Le groupe Accurso pourrait avoir profité des largesses de fonctionnaires de Revenu Canada pour faire modifier ses impôts depuis l'année fiscale 1996, selon des documents de la Gendarmerie royale du Canada (GRC).

Francis Vailles LA PRESSE

À ce jour, les renseignements disponibles laissaient croire que seules les déclarations de revenus des années 2003 à 2008 pouvaient avoir été touchées. En décembre 2010, le groupe Accurso a d'ailleurs plaidé coupable de fraude fiscale pour cette période.

Or, des documents devenus récemment disponibles au palais de justice de Montréal donnent un éclairage nouveau à cette affaire. Ces documents décrivent le contenu de l'ordinateur personnel du vérificateur fiscal Adriano Furgiuele, saisi à sa résidence.

Furgiuele est considéré par la GRC comme le chef des fonctionnaires soupçonnés de corruption à Revenu Canada. Il a été congédié en décembre 2009.

Dans l'ordinateur, la GRC s'est notamment intéressée à diverses lettres adressées par Furgiuele à Charles Caruana, à l'époque directeur des finances du groupe Accurso. Ces lettres, datées de février et août 2004, traitent d'années fiscales en révision.

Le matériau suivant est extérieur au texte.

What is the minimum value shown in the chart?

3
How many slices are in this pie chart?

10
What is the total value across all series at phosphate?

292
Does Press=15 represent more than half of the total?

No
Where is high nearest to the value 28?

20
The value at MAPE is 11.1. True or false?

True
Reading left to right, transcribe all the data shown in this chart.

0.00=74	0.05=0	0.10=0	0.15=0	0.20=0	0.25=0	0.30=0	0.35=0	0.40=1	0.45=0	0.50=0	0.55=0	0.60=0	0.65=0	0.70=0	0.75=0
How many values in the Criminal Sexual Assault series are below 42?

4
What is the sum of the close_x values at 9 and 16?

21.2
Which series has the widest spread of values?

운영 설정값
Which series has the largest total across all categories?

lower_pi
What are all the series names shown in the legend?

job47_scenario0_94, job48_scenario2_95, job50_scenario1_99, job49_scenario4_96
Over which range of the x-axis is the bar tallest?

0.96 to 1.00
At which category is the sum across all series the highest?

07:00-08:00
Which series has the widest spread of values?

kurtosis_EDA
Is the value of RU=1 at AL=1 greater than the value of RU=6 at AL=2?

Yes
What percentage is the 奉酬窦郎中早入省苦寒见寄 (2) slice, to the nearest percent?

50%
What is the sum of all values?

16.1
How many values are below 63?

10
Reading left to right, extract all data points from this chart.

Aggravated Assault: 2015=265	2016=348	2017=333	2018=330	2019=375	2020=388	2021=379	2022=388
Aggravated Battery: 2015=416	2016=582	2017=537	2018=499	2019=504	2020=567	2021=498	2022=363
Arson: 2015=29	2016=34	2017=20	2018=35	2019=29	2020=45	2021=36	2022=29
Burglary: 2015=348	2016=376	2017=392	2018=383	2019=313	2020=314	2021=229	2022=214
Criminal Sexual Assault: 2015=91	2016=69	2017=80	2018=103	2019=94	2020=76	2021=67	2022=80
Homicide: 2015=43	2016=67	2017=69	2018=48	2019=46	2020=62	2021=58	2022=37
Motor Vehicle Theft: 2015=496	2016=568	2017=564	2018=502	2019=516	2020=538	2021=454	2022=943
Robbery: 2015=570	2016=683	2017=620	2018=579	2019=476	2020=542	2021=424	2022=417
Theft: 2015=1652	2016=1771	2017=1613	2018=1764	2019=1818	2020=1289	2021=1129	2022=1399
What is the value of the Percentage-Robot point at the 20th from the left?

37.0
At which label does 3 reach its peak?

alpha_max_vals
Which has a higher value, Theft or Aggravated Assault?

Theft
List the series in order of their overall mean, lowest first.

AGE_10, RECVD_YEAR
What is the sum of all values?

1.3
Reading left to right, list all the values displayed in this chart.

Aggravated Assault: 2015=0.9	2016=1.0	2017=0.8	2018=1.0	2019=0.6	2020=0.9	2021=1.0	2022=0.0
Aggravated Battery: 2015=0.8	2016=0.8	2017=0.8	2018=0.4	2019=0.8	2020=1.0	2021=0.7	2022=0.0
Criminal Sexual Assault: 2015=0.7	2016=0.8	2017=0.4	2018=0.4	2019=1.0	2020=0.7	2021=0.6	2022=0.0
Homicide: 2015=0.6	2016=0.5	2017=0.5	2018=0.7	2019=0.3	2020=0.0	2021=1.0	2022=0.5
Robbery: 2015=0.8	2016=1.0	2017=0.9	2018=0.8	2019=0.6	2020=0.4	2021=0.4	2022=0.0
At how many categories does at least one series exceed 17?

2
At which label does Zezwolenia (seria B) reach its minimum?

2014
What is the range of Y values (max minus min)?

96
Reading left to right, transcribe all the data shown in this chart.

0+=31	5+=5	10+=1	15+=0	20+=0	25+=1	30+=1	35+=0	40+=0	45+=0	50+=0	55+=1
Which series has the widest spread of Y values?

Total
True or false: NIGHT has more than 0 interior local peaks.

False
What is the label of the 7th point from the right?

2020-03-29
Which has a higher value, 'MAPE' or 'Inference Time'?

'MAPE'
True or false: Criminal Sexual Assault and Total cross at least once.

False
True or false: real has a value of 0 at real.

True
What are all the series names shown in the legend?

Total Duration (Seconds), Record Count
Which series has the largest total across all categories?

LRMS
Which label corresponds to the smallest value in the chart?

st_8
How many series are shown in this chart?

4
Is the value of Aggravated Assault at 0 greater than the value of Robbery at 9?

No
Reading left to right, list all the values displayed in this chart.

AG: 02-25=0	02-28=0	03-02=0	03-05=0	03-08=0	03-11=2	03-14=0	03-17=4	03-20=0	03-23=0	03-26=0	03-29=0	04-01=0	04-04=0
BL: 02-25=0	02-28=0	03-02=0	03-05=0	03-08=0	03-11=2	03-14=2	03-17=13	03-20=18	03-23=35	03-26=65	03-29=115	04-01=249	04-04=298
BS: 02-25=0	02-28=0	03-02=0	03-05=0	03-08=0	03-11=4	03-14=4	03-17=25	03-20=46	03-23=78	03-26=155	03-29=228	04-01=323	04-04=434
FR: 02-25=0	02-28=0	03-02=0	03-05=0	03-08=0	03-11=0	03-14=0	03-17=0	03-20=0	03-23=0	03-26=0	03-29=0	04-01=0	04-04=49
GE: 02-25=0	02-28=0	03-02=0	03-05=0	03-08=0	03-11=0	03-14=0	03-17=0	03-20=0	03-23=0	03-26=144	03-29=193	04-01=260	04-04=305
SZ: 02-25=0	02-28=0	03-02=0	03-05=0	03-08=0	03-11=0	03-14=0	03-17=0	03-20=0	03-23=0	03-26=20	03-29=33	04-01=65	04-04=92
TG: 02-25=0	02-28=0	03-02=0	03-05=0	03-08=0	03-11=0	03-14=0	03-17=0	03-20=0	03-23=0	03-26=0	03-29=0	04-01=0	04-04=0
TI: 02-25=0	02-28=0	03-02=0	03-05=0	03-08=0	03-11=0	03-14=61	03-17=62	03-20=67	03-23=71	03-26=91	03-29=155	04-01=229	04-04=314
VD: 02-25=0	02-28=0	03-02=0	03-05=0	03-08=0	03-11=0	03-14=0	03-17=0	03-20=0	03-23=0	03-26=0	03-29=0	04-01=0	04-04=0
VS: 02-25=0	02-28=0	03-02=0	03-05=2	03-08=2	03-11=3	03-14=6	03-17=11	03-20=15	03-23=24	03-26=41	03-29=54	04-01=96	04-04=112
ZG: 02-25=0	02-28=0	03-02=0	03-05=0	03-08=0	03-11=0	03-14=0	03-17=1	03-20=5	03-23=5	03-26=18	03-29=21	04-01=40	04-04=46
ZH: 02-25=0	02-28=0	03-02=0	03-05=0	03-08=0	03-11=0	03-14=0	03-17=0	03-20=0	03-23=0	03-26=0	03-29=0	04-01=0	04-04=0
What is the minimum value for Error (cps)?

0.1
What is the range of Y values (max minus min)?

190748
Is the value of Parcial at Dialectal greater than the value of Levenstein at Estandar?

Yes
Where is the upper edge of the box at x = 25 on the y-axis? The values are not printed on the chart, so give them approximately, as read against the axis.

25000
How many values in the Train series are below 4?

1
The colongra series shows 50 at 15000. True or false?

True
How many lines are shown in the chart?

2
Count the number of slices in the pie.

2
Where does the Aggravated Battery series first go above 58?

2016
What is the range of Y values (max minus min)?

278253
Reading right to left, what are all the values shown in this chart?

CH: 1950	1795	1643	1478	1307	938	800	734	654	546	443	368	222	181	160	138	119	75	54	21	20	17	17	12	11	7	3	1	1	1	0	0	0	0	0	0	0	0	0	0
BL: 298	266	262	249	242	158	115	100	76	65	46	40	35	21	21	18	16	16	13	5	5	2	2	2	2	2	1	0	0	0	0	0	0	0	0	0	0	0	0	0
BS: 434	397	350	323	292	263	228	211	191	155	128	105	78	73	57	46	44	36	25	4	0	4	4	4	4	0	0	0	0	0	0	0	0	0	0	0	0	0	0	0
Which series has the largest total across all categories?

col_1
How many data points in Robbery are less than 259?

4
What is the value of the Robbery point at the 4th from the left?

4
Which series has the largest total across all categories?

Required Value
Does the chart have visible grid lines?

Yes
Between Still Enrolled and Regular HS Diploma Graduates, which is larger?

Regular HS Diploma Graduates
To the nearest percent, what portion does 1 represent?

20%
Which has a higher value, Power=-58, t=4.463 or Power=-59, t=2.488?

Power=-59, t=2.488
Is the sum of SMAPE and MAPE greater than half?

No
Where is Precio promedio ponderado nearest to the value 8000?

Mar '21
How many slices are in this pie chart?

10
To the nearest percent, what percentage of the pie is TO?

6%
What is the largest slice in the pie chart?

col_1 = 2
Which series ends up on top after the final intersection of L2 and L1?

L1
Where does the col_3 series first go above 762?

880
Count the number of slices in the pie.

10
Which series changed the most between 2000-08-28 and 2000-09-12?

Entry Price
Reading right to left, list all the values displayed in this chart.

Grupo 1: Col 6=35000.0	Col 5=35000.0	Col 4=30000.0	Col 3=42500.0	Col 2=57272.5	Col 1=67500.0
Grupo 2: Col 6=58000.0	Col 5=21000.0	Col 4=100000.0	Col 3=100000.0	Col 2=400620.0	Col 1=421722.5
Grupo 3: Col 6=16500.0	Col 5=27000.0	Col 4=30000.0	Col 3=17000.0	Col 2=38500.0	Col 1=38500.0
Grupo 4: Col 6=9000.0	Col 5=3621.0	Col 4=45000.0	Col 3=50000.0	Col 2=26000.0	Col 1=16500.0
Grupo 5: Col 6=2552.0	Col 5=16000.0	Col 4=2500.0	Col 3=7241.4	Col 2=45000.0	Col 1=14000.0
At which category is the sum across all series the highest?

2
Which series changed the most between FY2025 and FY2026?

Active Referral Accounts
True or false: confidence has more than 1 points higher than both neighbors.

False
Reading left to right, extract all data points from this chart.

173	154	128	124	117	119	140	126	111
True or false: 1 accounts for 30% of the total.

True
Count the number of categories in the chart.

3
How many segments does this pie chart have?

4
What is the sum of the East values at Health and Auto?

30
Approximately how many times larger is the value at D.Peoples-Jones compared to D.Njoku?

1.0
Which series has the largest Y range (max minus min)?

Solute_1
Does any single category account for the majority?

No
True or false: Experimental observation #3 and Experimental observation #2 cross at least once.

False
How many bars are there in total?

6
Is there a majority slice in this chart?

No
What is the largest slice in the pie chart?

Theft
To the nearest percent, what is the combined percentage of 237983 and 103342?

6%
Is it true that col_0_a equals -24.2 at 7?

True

L'une d'elles porte sur une société de gestion du groupe Accurso, Gestion GLRD.

«La lettre mentionne que l'Agence du revenu du Canada a examiné la demande de Gestion GLRD pour amender ses déclarations de revenus de 1996 à 2002, et que la demande a été acceptée», écrit la GRC dans le document obtenu par La Presse.

Adriano Furgiuele est au coeur de l'enquête pour corruption de la GRC. Il aurait comploté avec son cousin, l'entrepreneur en construction Francesco Bruno, pour aider le groupe Accurso à frauder le fisc avec des montagnes de fausses factures.

Selon la GRC, Furgiuele et Bruno détiennent un compte bancaire commun en Suisse avec un autre fonctionnaire de Revenu Canada soupçonné de corruption, Antonio Girardi. Selon des documents de la GRC consultés par La Presse, le compte contient 1,7 million de dollars provenant du Canada et des Bahamas. Une partie de l'argent vient précisément de l'entreprise de Bruno, qui a fabriqué les fausses factures pour Accurso.

Joint au téléphone, Tony Accurso dit ne pas être au courant des lettres qui auraient été échangées entre Charles Caruana et Furgiuele. «Ce n'est pas moi qui m'occupe des impôts, ce sont mes comptables», a-t-il dit.